Records for processing Start Marker

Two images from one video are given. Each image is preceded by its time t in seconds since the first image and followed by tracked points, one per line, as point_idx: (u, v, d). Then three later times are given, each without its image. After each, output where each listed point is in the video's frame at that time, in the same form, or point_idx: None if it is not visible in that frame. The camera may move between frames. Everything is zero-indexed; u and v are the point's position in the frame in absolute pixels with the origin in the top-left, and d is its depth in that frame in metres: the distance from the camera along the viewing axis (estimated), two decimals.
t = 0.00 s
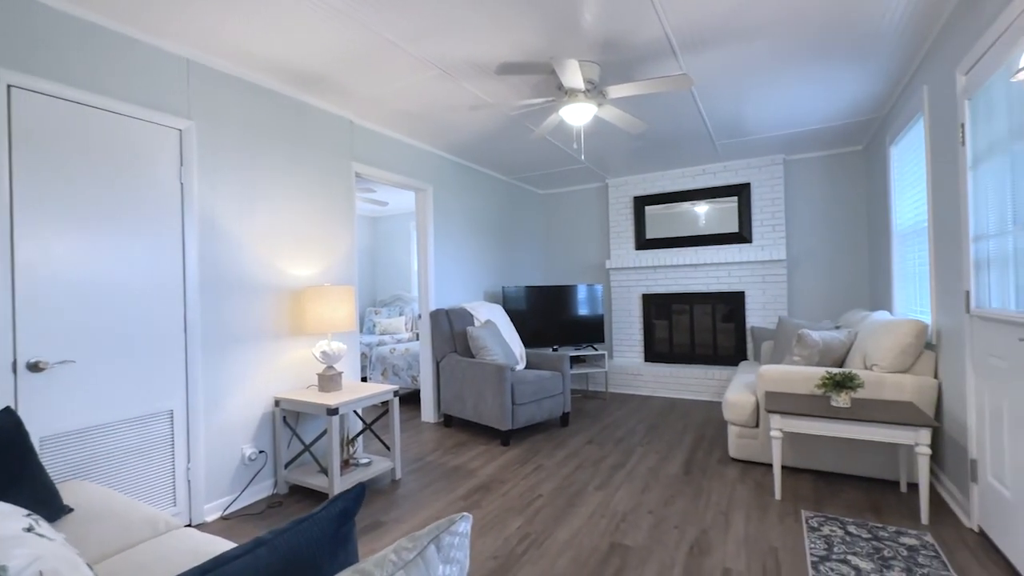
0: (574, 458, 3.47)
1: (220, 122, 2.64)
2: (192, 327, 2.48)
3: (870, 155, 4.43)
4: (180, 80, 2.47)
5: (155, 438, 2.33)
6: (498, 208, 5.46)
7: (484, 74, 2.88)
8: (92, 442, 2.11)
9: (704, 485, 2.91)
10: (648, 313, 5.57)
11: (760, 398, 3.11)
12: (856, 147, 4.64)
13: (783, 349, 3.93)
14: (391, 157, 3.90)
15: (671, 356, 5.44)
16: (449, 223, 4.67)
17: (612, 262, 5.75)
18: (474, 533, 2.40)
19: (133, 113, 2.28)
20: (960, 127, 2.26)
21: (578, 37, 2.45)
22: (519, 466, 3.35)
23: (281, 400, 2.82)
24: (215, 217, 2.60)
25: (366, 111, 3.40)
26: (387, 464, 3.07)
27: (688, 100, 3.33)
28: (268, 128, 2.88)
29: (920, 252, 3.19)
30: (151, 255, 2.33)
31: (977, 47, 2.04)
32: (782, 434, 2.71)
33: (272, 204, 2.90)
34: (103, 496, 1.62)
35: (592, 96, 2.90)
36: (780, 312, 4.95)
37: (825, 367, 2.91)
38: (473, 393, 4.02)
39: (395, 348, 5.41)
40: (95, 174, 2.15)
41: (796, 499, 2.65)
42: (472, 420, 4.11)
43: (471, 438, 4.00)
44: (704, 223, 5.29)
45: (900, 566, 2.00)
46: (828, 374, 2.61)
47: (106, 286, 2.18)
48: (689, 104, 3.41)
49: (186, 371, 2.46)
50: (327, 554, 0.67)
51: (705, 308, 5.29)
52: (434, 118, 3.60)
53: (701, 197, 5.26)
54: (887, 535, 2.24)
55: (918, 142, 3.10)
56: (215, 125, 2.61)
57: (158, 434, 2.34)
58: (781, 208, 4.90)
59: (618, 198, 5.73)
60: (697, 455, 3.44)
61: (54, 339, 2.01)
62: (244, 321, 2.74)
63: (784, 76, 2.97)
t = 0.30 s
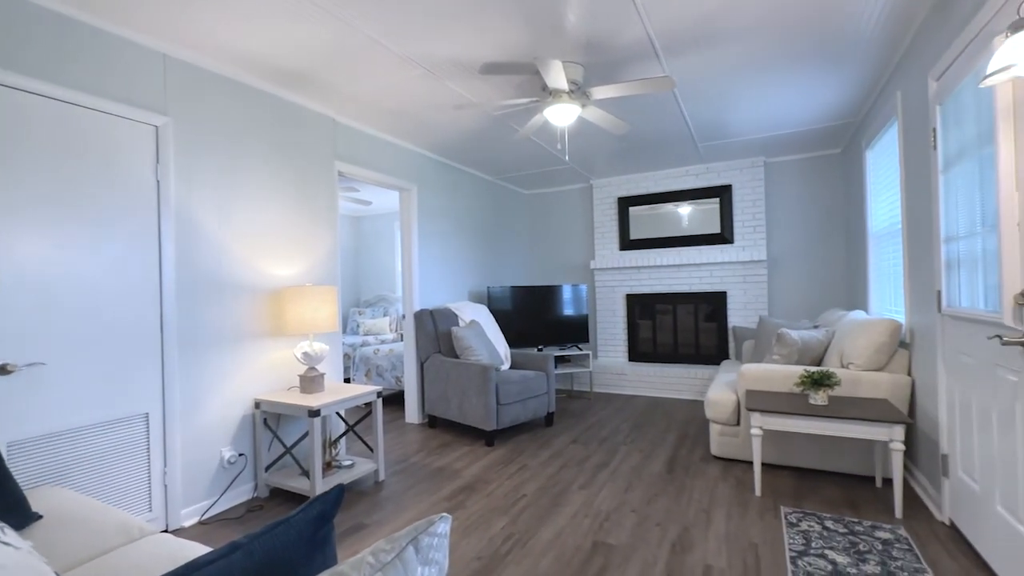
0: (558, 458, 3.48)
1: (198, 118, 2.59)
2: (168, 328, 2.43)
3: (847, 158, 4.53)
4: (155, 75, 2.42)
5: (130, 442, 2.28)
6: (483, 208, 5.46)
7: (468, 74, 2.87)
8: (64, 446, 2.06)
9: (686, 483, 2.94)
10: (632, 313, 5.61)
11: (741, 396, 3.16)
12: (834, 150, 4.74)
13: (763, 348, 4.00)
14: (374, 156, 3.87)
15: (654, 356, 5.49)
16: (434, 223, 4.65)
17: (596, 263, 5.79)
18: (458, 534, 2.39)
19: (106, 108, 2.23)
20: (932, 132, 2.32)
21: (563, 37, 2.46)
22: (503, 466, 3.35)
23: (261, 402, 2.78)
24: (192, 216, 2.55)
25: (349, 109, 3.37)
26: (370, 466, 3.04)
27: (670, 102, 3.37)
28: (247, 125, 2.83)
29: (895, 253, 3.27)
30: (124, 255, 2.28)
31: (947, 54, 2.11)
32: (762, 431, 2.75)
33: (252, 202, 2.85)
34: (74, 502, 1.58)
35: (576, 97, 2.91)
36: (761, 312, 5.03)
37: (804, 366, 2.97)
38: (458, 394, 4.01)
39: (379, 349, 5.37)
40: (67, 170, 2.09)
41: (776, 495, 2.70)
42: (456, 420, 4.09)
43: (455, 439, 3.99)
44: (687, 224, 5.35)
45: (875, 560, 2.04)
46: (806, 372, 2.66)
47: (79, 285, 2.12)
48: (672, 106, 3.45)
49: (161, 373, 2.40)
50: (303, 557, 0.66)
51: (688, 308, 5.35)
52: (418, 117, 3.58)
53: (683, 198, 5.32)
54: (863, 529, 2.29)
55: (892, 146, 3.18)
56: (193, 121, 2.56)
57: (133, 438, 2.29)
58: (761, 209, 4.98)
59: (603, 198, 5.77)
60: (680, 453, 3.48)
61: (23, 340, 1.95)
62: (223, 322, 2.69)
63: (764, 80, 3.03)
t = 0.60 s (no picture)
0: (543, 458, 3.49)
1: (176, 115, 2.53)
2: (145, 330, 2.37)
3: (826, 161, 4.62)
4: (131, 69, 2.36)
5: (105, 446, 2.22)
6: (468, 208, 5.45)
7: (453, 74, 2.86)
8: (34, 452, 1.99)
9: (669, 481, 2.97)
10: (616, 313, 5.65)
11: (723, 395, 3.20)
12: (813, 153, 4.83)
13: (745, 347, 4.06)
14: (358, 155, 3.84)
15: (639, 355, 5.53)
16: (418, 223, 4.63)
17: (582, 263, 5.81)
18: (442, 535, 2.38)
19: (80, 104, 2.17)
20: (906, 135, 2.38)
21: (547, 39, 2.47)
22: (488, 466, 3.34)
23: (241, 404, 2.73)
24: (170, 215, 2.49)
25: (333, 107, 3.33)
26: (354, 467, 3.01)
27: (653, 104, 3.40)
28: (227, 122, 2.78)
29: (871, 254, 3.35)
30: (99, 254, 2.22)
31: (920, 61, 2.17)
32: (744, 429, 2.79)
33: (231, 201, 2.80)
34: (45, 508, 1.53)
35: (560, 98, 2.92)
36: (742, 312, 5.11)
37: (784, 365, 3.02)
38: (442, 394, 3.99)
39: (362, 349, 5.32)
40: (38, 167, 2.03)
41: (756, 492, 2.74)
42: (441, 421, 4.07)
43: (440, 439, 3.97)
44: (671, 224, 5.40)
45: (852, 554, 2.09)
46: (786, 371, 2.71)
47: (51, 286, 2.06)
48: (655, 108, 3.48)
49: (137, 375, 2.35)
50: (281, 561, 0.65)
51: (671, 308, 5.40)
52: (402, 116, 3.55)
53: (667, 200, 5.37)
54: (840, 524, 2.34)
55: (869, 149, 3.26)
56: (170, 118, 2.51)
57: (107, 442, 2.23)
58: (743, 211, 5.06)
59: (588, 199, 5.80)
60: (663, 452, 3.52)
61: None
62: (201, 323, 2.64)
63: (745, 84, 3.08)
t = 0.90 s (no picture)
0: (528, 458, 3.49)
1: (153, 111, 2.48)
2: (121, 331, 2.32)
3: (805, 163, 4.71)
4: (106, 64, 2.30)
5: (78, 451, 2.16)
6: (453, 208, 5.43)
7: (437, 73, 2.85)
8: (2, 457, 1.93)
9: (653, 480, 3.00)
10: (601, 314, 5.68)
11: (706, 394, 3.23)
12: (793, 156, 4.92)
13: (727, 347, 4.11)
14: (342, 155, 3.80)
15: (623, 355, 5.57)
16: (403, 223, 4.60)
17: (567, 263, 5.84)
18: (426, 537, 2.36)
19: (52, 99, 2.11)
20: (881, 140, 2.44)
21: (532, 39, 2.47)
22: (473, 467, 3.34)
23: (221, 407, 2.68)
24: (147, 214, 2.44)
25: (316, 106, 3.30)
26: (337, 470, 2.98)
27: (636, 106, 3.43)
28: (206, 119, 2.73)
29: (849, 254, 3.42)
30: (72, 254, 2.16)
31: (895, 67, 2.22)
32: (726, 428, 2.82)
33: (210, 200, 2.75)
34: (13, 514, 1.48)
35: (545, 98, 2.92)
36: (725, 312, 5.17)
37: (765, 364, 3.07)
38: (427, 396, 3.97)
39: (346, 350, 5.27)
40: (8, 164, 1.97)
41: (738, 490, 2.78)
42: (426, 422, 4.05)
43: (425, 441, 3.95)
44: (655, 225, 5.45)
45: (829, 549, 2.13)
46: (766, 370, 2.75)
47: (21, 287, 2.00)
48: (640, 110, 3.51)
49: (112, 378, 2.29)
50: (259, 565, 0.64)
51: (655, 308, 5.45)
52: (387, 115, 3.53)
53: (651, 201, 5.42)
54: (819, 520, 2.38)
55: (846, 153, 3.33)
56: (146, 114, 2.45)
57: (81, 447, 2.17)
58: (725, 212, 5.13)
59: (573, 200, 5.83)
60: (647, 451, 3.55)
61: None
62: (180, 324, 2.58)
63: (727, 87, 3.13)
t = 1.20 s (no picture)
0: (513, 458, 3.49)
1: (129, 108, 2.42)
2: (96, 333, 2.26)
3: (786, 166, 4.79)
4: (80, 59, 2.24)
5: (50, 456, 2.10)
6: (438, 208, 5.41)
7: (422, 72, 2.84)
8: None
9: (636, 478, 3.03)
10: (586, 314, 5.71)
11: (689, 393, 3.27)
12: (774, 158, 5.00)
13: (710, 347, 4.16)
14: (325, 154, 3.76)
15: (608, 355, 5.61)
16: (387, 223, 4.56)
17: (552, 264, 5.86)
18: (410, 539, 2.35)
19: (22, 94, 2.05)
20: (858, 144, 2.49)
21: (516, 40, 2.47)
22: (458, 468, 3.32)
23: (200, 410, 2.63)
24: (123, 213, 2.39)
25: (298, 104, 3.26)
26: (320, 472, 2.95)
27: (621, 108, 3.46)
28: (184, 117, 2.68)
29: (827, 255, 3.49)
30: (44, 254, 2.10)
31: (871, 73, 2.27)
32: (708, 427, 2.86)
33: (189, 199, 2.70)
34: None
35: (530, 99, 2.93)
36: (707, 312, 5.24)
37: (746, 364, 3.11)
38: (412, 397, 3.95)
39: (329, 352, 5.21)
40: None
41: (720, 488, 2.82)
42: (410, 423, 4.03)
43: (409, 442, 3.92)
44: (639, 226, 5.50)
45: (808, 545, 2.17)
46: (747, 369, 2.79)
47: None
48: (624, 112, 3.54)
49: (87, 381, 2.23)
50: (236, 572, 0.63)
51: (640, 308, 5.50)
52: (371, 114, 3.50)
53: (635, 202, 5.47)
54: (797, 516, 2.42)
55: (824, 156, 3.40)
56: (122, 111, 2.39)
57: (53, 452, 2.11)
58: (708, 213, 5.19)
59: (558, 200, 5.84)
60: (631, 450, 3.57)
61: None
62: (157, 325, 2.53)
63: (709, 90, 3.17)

Records for processing End Marker

Please, from the entries above, set down exactly the lines from the one containing "2: (168, 328, 2.43)" through the one containing "51: (688, 308, 5.35)", and only those.

2: (168, 328, 2.43)
3: (847, 158, 4.53)
4: (155, 75, 2.42)
5: (130, 442, 2.28)
6: (483, 208, 5.46)
7: (468, 74, 2.87)
8: (64, 446, 2.06)
9: (686, 483, 2.94)
10: (632, 313, 5.61)
11: (741, 396, 3.16)
12: (834, 150, 4.74)
13: (763, 348, 4.00)
14: (374, 156, 3.87)
15: (654, 356, 5.49)
16: (434, 223, 4.65)
17: (596, 263, 5.79)
18: (458, 534, 2.39)
19: (106, 108, 2.23)
20: (932, 132, 2.32)
21: (563, 37, 2.46)
22: (503, 466, 3.35)
23: (261, 402, 2.78)
24: (192, 216, 2.55)
25: (349, 109, 3.37)
26: (370, 466, 3.04)
27: (670, 102, 3.37)
28: (247, 125, 2.83)
29: (895, 253, 3.27)
30: (124, 255, 2.28)
31: (947, 54, 2.11)
32: (762, 431, 2.75)
33: (252, 202, 2.85)
34: (74, 502, 1.58)
35: (576, 97, 2.91)
36: (761, 312, 5.03)
37: (804, 366, 2.97)
38: (458, 394, 4.01)
39: (379, 349, 5.37)
40: (67, 170, 2.09)
41: (776, 495, 2.70)
42: (456, 420, 4.09)
43: (455, 439, 3.99)
44: (687, 224, 5.35)
45: (875, 560, 2.04)
46: (806, 372, 2.66)
47: (79, 285, 2.12)
48: (672, 106, 3.45)
49: (161, 373, 2.40)
50: (303, 557, 0.66)
51: (688, 308, 5.35)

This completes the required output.